Dan Brecher
Counsel
212-286-0747 dbrecher@sh-law.comFirm Insights
Author: Dan Brecher
Date: February 12, 2015

Counsel
212-286-0747 dbrecher@sh-law.com
There are approximately 50 spinoffs each year in the United States. Expedia made headlines several years ago with its spinoff of Trip Advisor. Currently, the business world is buzzing over when and if EBay, Inc. will spinoff its extremely successful PayPal unit. In a traditional spinoff, a corporation distributes 100 percent of its ownership interest in an existing division or business unit as a stock dividend to existing shareholders. Alternatively, shares can also be sold to the public via an initial public offering (IPO) transaction known as a “carve out.” In either case, the end result is a new and distinct corporate entity.

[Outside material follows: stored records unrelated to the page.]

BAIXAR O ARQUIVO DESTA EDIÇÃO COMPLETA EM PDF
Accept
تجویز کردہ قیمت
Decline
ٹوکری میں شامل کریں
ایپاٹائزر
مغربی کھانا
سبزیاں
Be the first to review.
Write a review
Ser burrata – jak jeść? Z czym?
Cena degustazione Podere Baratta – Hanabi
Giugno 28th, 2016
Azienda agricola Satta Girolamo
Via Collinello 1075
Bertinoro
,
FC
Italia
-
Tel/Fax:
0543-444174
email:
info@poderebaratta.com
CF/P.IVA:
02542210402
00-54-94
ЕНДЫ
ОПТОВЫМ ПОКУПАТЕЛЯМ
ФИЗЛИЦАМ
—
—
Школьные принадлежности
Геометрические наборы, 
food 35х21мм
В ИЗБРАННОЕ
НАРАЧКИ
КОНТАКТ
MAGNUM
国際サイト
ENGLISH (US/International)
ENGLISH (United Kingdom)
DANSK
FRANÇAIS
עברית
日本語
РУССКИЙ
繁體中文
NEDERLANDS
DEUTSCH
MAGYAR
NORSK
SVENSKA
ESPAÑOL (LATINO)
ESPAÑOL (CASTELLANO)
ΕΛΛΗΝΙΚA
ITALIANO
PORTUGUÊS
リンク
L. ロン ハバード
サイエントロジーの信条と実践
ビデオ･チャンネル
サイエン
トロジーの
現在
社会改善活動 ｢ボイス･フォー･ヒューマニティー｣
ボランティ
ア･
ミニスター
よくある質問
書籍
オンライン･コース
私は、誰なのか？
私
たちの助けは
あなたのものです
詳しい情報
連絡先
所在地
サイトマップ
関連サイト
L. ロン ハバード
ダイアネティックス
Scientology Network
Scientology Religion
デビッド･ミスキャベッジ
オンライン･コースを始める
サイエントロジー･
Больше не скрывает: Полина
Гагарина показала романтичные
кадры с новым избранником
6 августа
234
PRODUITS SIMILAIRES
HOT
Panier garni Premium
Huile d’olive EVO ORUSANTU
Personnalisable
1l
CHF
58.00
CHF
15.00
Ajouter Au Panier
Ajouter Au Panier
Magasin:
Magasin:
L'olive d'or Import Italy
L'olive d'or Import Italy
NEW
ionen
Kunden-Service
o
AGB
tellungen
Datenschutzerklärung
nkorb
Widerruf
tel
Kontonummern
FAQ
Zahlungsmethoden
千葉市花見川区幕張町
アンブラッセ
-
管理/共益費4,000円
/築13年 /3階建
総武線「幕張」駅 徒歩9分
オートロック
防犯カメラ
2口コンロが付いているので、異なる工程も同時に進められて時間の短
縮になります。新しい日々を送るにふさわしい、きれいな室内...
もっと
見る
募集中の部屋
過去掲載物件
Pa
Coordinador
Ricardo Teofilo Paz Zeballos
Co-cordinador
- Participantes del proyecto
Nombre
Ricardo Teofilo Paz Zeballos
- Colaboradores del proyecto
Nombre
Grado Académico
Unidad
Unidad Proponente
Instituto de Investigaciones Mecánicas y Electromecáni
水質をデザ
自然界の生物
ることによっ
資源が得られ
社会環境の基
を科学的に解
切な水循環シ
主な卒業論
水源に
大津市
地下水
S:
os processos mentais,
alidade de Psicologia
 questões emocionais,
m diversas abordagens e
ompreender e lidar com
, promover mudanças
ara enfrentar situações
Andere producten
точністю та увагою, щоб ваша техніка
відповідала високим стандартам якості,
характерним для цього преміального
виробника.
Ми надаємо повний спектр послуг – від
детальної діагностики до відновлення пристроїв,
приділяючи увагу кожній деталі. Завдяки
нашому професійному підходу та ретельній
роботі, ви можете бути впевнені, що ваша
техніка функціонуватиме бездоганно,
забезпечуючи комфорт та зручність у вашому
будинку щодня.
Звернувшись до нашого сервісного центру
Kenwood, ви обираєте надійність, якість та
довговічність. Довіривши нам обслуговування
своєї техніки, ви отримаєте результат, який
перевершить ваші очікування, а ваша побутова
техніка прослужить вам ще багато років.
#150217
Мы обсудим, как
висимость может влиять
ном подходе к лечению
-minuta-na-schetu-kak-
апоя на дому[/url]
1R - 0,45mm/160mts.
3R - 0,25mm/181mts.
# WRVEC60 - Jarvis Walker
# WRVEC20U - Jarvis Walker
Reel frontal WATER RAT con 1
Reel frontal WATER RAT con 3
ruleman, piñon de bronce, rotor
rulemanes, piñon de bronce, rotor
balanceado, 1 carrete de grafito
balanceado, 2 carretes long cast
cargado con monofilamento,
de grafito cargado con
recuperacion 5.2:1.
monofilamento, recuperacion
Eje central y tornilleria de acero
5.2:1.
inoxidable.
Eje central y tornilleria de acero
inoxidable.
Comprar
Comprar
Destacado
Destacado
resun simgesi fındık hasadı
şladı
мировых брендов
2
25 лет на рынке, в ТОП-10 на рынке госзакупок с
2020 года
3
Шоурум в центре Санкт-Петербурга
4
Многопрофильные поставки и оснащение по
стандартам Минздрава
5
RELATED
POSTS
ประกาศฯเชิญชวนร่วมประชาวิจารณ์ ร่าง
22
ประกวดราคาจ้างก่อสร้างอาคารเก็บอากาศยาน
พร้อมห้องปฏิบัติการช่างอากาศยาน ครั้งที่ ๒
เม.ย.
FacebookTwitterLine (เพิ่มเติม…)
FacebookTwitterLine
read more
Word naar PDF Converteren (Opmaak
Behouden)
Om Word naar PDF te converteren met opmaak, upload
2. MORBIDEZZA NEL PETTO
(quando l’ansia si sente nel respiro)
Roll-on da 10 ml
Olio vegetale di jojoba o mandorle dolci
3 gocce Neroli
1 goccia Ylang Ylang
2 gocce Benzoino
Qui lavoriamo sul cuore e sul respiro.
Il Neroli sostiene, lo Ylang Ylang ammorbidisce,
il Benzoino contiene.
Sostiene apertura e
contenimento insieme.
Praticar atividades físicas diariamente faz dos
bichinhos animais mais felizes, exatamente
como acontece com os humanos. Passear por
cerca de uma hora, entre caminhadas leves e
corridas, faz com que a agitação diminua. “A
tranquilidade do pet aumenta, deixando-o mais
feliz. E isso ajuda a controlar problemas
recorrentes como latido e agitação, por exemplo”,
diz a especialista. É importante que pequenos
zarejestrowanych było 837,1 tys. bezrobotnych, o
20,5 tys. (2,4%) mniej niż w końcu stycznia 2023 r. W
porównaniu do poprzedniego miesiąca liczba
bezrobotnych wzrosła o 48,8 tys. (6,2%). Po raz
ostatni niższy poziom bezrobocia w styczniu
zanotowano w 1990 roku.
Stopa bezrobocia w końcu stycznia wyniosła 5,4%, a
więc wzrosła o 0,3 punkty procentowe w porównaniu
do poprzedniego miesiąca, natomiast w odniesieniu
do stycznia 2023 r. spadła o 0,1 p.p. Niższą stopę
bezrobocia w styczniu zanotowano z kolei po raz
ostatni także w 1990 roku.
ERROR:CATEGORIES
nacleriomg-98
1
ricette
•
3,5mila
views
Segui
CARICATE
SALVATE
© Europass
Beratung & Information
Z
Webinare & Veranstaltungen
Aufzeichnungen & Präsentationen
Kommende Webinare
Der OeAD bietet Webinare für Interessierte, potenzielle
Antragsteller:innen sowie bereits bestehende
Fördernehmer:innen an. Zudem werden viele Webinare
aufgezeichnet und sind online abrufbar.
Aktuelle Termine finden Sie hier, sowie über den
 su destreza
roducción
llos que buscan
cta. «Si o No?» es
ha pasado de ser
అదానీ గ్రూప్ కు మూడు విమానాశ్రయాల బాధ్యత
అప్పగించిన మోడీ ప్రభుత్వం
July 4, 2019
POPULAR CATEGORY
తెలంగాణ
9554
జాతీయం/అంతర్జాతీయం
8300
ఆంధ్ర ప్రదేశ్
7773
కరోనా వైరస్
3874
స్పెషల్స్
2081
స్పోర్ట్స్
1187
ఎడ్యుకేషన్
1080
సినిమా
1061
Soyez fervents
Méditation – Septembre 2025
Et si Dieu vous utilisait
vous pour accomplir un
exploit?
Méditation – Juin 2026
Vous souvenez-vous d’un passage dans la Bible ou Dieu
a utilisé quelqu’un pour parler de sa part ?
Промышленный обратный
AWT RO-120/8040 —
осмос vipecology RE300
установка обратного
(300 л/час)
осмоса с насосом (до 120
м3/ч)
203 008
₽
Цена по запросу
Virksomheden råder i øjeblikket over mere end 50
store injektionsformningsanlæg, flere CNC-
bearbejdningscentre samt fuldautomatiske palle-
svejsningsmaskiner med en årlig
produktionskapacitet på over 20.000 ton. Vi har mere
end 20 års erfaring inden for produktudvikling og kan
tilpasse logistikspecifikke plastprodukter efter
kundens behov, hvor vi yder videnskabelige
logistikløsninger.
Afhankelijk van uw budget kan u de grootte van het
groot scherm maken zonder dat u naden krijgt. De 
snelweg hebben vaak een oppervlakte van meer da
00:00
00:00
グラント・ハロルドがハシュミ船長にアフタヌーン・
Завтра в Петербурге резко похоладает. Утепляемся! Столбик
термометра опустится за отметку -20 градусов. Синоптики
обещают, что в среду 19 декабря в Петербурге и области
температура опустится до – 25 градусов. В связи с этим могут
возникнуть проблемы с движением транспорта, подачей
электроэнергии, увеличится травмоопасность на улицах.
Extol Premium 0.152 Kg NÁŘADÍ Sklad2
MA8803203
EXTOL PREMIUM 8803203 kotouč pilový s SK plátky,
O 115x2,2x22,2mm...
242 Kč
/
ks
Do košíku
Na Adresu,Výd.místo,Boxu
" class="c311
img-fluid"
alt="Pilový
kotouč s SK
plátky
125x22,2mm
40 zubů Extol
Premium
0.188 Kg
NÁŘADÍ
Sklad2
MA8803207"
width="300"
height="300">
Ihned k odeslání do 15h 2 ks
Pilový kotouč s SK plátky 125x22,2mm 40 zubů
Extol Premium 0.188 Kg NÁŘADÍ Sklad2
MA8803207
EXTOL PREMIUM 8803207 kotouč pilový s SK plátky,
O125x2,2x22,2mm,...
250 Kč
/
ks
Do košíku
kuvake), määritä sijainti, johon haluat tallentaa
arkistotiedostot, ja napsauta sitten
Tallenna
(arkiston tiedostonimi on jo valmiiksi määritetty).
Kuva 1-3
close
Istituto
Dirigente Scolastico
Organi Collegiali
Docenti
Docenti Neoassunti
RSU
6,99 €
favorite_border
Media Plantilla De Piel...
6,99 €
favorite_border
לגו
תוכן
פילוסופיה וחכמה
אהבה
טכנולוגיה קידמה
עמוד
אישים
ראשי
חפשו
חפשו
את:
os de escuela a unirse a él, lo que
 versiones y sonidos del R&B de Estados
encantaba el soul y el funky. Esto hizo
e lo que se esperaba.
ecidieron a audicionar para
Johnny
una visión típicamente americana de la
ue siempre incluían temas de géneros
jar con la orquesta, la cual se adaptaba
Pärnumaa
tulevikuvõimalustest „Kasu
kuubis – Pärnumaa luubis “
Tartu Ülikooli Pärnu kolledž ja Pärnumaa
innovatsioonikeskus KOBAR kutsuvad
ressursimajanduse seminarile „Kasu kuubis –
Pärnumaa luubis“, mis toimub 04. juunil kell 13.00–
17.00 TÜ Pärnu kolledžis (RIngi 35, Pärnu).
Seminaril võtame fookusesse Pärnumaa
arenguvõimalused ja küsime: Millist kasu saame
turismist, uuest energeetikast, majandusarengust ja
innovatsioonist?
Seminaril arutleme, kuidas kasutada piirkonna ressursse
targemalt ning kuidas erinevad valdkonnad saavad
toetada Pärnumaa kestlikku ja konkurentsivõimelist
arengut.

Likely candidates include unrelated or underperforming units that may perform better on their own, while also allowing the parent company to focus on its core products or new offerings.
As with any corporate divestiture, there are both benefits and disadvantages. Spinoffs are beneficial because they result in so-called “pure play” companies that are attractive to investors because of their narrow focus on one particular industry segment or business strategy. Spinoffs also allow each company to pursue individual capital structures, operation plans, and growth strategies that are tailored to its business needs. They also do not generate tax liability, while proceeds from a sale are subject to capital gains taxes.
Of course, there are downsides. While share prices generally stabilize or even perform better, both the parent and the spinoff are likely to experience volatility in the short term. In addition, spinoffs can be extremely long and complex transactions, particularly in cases where the unit to be spun off is deeply interconnected with the parent company. As with any potential divestiture, careful planning and consultation with a team of experienced professionals is key to success.